With every picture left out, give the data below back exactly.

(Stored items from a collection)

* * * *

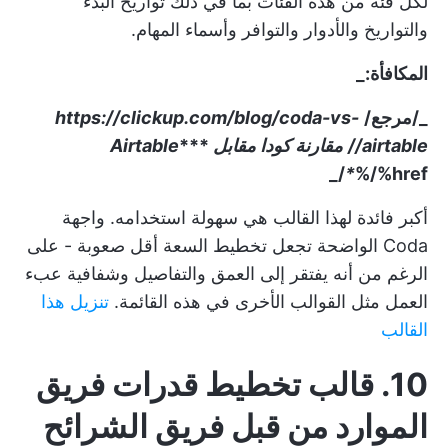
لكل فئة من هذه الفئات بما في ذلك تواريخ البدء
والتواريخ والأدوار والتوافر وأسماء المهام.
المكافأة:_
_/مرجع/
https://clickup.com/blog/coda-vs-
airtable//
مقارنة كودا مقابل Airtable
***
*
%/%href/_
أكبر فائدة لهذا القالب هي سهولة استخدامه. واجهة
Coda الواضحة تجعل تخطيط السعة أقل صعوبة - على
الرغم من أنه يفتقر إلى العمق والتفاصيل وشفافية عبء
العمل مثل القوالب الأخرى في هذه القائمة.
تنزيل هذا
القالب
10. قالب تخطيط قدرات فريق
الموارد من قبل فريق الشرائح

* * * *

**Your response**
لكل فئة من هذه الفئات بما في ذلك تواريخ البدء
والتواريخ والأدوار والتوافر وأسماء المهام.
المكافأة:_
_/مرجع/
https://clickup.com/blog/coda-vs-
airtable//
مقارنة كودا مقابل Airtable
***
*
%/%href/_
أكبر فائدة لهذا القالب هي سهولة استخدامه. واجهة
Coda الواضحة تجعل تخطيط السعة أقل صعوبة - على
الرغم من أنه يفتقر إلى العمق والتفاصيل وشفافية عبء
العمل مثل القوالب الأخرى في هذه القائمة.
تنزيل هذا
القالب
10. قالب تخطيط قدرات فريق
الموارد من قبل فريق الشرائح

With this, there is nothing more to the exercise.